Portrait

Wide Ear Records, label grand ouvert


L’oreille grande ouverte, vaste programme. Conçu comme une coopérative créée par des musiciens pour des musiciens, sur un modèle qui fera penser à Yolk sur son fonctionnement, le label suisse Wide Ear Records n’a pas peur des choix pointus et des grands écarts. Apparu en 2014 sur les radars de Citizen Jazz, notamment avec le trio Organism qui réunit deux des fondateurs, le saxophoniste Tobias Meier et son batteur de frère David Meier, il ponctue régulièrement nos chroniques, récemment avec La Louve, projet de Christine Abdelnour et Louis Schild.

C’est pourtant avec le quartet de Marco von Orelli, trompettiste et parrain zurichois de nombre de ces jeunes pousses alémaniques, que le label a fait d’abord parler de lui : Big Bold Black Bones est un exemple de ces choix esthétiques marquants, et principalement la dimension électronique qui sait s’instiller dans un jazz qui ne recule pas, parfois, devant un certain classicisme.

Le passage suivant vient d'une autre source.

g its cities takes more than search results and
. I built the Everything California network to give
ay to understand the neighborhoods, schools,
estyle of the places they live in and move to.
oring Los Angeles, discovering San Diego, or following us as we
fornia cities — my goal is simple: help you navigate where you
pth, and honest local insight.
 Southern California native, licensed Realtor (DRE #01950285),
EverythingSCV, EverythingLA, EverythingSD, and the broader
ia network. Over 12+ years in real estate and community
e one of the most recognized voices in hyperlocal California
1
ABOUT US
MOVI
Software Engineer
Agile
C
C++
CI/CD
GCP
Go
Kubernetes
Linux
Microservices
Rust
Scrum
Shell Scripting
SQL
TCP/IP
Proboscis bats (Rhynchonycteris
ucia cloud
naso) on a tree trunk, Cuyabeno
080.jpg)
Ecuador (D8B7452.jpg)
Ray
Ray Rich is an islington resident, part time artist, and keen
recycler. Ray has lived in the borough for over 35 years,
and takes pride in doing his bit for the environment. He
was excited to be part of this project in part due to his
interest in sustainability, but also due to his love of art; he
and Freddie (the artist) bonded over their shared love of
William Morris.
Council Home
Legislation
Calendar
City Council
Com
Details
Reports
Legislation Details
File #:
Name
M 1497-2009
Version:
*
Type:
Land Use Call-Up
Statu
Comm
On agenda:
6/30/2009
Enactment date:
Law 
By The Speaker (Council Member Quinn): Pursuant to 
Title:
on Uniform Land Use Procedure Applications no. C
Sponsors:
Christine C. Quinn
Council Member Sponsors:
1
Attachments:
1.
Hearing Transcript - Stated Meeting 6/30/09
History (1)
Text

Voilà pour le spectre qu’embrasse le label. C’est ainsi que sur le Bandcamp du label, devenu la porte d’entrée la plus aisée pour découvrir cette musique qui ne se refuse aucun support -par exemple la cassette audio !-, on trouve à la fois des choses presque pop comme Schwalbe & Elephant, et des ensembles plus classiques à l’instar du Philippe Eden Trio qui croisent des œuvres radicales, qu’incarne le Cold Voodoo de Tobias Meier et Silvan Jaeger.

Dès lors, on ne sera pas surpris de retrouver, dans deux sorties récentes, des piliers de la scène suisse tel le batteur Christian Wolfarth ou le pianiste Michel Wintsch… On se souvient que ces deux musiciens avaient joué ensemble sur un album de la collection Exchange de Veto Records ; il y a en effet une certaine communauté d’idées entre les deux labels. Et nombre de musiciens en commun, de Flo Stoffner, qui publie avec Anna Frey la dernière sortie en date du label, à Frantz Loriot. Chose amusante, Wolfarth et Wintsch incarnent en deux disques toute l’identité du label : avec Anthropology !, le batteur signe une collection de standards très personnelle, pleine de tangage et de douceur. Quand au pianiste, il offre avec Hipparchus un voyage aux confins du son, faisant de son piano un être vivant, organique et pensant. Deux duos et autant de rencontres.

Benoît Piccand est un électronicien de génie. On pourrait croire qu’il transforme en live, et sans ajout de post-production, le piano de Michel Wintsch en tout autre chose : une rythmique de bois, un monstre qui avance à pas de loup, une marée inexorable, lourde comme un hydrocarbure. Mais en terme de cinéma pour les oreilles, le pianiste a déjà quelques appétences. Leur alliance, sous l’égide d’Hipparchus, astronome grec qui s’est intéressé au mouvement des astres, n’est pas fortuite. Il y a une dimension élémentaire à un morceau comme « Védonkpa », alors que le piano semble traverser plusieurs dimensions. Parfois peu éloigné de la musique concrète, Hipparchus est un disque qui peut paraître difficile d’accès si l’on ne s’y immerge pas pleinement. Dès qu’on a lâché prise, tout devient naturel.

Naturel, c’est un qualificatif qui va très bien à Anthropology ! ; la rencontre entre le batteur Christian Wolfarth et le guitariste Philip Schaufelberger. Tout comme sa sortie sur vinyle, puisque c’est ainsi que l’on a envie d’écouter « Misterioso » de Monk ou encore le « Tea For Two » de Youmans, garanti puissant en théine et autres psychotropes. Il ne faut cependant pas s’imaginer que le Real Book soit de sortie et les grilles gentiment caressées dans le sens du poil à la brosse à lustrer.

Il serait étonnant que le percussionniste de Der Verboten s’enferme dans des lectures sages. Pour le titre de Monk, il laisse la ligne claire de la guitare monter en tension en tenant un drumming de plus en plus pressant, voire oppressant. Pour de tels musiciens, le standard est un terrain de jeu. Le beau « Alice in Wonderland » est un symbole : la bulle Disney éclate et les couleurs sont loin d’être pastel sur les balais et les accords de plus en plus acrobatiques…. Tout en conservant une certaine nostalgie, une âme d’enfant, même avec l’interprétation très joueuse de « Sweet Georgia Brown ». Un enfant avec les yeux fureteurs et les oreilles grandes ouvertes. Bien entendu.